FDA Releases Cybersecurity Modernization Plan

The FDA has released an action plan for modernizing the agency’s cybersecurity capabilities, a component of the FDA digital transformation project. This plan uses the Zero Trust paradigm for cybersecurity, which requires authentication for all users both inside and outside the agency, an approach that helps to ensure that proprietary information included in a manufacturer’s regulatory submissions will remain secure.

This cybersecurity Modernization Action Plan, or MAP, is a response to the 457% increase in attempted hacks of the agency’s website during the COVID-19 pandemic. This increase included activities such as attempted denials of service and a total of 9.5 billion firewall intrusion and detection blocks each month. The Office of Management and Budget announced Jan. 26 that federal government agencies would have to adopt the Zero Trust framework to ensure the security of those agencies’ web portals.

The underpinnings of the FDA approach to Zero Trust are found in a special publication by the National Institute for Standards and Technology, which requires both authentication and authorization of a user, regardless of location. This approach also presumes that the location of the network in question is no longer the prime component of the organization’s cybersecurity posture, a consequence of the increasing range of points of access, such as any use of cloud IT storage and the increase in remote use of the network.

The FDA MAP also leverages the Cybersecurity and Infrastructure Security Agency’s Zero Trust Maturity Model and will make use of artificial intelligence (AI) tools to evaluate ongoing activity for any potential for cybersecurity breaches.
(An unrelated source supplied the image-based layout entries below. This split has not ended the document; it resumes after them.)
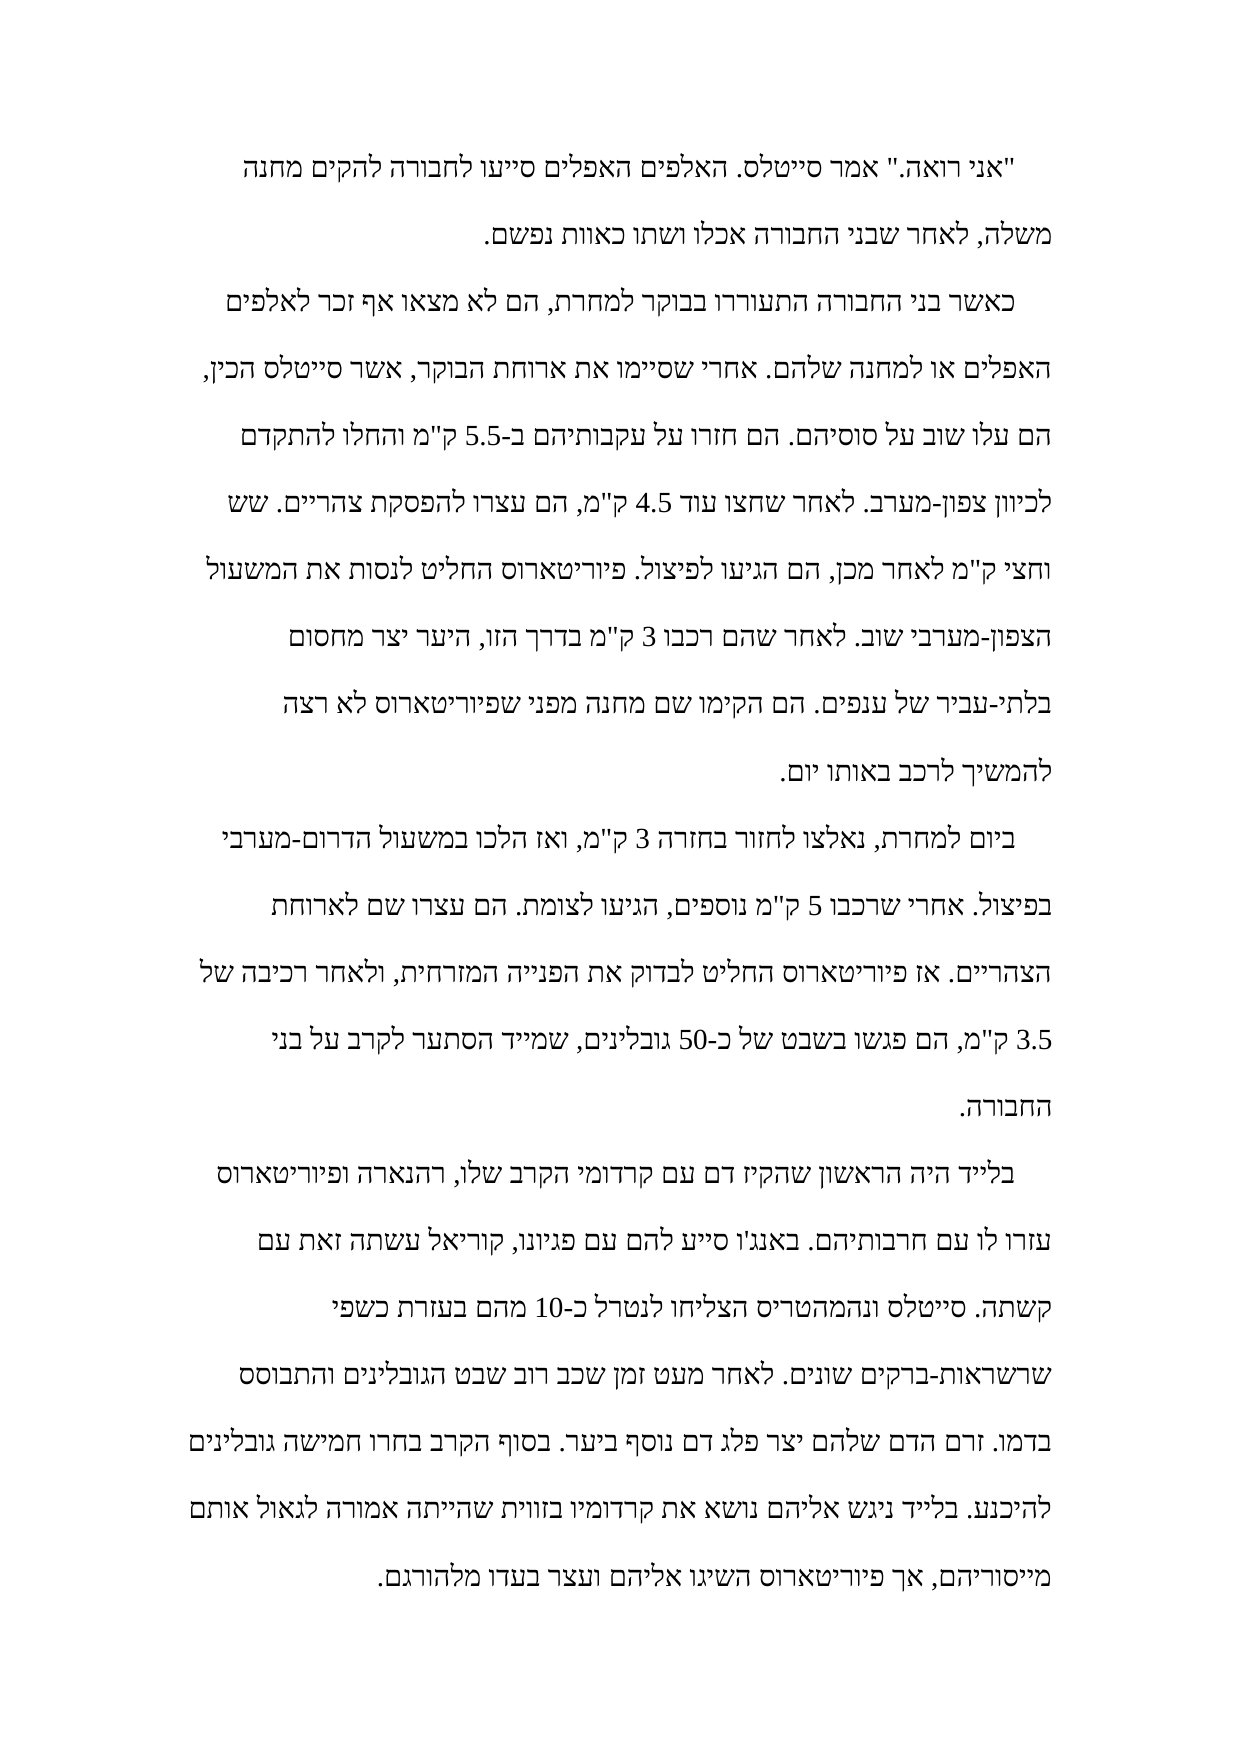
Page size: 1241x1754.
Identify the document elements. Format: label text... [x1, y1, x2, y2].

text בלייד היה הראשון שהקיז דם עם קרדומי הקרב שלו, רהנארה ופיוריטארוס עזרו לו עם חרבותיהם. באנג'ו סייע להם עם פגיונו, קוריאל עשתה זאת עם קשתה. סייטלס ונהמהטריס הצליחו לנטרל כ-10 מהם בעזרת כשפי שרשראות-ברקים שונים. לאחר מעט זמן שכב רוב שבט הגובלינים והתבוסס בדמו. זרם הדם שלהם יצר פלג דם נוסף ביער. בסוף הקרב בחרו חמישה גובלינים להיכנע. בלייד ניגש אליהם נושא את קרדומיו בזווית שהייתה אמורה לגאול אותם מייסוריהם, אך פיוריטארוס השיגו אליהם ועצר בעדו מלהורגם. [187, 1156, 1053, 1592]
text "אני רואה." אמר סייטלס. האלפים האפלים סייעו לחבורה להקים מחנה משלה, לאחר שבני החבורה אכלו ושתו כאוות נפשם. [187, 150, 1053, 251]
text ביום למחרת, נאלצו לחזור בחזרה 3 ק"מ, ואז הלכו במשעול הדרום-מערבי בפיצול. אחרי שרכבו 5 ק"מ נוספים, הגיעו לצומת. הם עצרו שם לארוחת הצהריים. אז פיוריטארוס החליט לבדוק את הפנייה המזרחית, ולאחר רכיבה של 3.5 ק"מ, הם פגשו בשבט של כ-50 גובלינים, שמייד הסתער לקרב על בני החבורה. [187, 821, 1053, 1123]
text כאשר בני החבורה התעוררו בבוקר למחרת, הם לא מצאו אף זכר לאלפים האפלים או למחנה שלהם. אחרי שסיימו את ארוחת הבוקר, אשר סייטלס הכין, הם עלו שוב על סוסיהם. הם חזרו על עקבותיהם ב-5.5 ק"מ והחלו להתקדם לכיוון צפון-מערב. לאחר שחצו עוד 4.5 ק"מ, הם עצרו להפסקת צהריים. שש וחצי ק"מ לאחר מכן, הם הגיעו לפיצול. פיוריטארוס החליט לנסות את המשעול הצפון-מערבי שוב. לאחר שהם רכבו 3 ק"מ בדרך הזו, היער יצר מחסום בלתי-עביר של ענפים. הם הקימו שם מחנה מפני שפיוריטארוס לא רצה להמשיך לרכב באותו יום. [187, 284, 1053, 787]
The plan acknowledges the need to invest further in the FDA’s cybersecurity team but offers no details as to how many new hires this will require.

The implementation plan consists of five elements of Zero Trust, beginning with a robust set of identity credentialing and access management tools and multi-factor authentication. The second element, or pillar, is the deployment of a series of tools to track the activities of computers to evaluate any potential illicit activity. The third, fourth and fifth pillars consist of surveillance of the network environment, application workload management, and protection and encryption of data found in the FDA’s IT systems.

The deployment of the MAP will require the enactment of three support pillars, including analytics that feed into a dashboard for FDA staff to monitor activity in the various systems in use at the agency. The second support pillar consists of a greater degree of automation of cybersecurity tools and the formation of governance committees to oversee the implementation of the MAP.

Sen. Mark Warner (D-Va.) released a white paper on cybersecurity in November, which states that American citizens experienced a 32% increase in cyberthreats in 2021 compared to 2020 because of attacks on health care IT systems. The paper cites a reliance on legacy IT systems as a source of concern about these events, along with the ever-increasing number of connected devices. Warner stated that the value of health information on the black market now exceeds the value of credit card information, adding that the health care industry suffers the highest cost per target of any industry in the U.S. The paper poses several questions about U.S. national cybersecurity policy, such as whether the Department of Health and Human Services (HHS) is adequately fulfilling its role as the sector risk management agency (SRMA) for agencies operating under the HHS umbrella.

Warner stated that the cybersecurity question implicates protection of intellectual property, citing the People’s Republic of China as a source of such concerns. The paper also raises the question of whether the Health Insurance Portability and Accountability Act (HIPAA) should be updated in order to reflect the more routine threat posed by cybersecurity breaches, including the possibility that a wider range of entities would be subject to regulations promulgated under HIPAA. However, the paper also suggests that privacy and cybersecurity might be more appropriately addressed in separate legislation and distinct regulatory regimes.

Stark law and the Anti-Kickback Statute may also be revised, Warner stated, because of concerns that existing safe harbors may be an impediment to the sharing of cybersecurity resources. However, the risk of an expanded safe harbor might include that the health care organizations that receive donated cybersecurity resources will externalize the cost and responsibility for cybersecurity to the detriment of patients.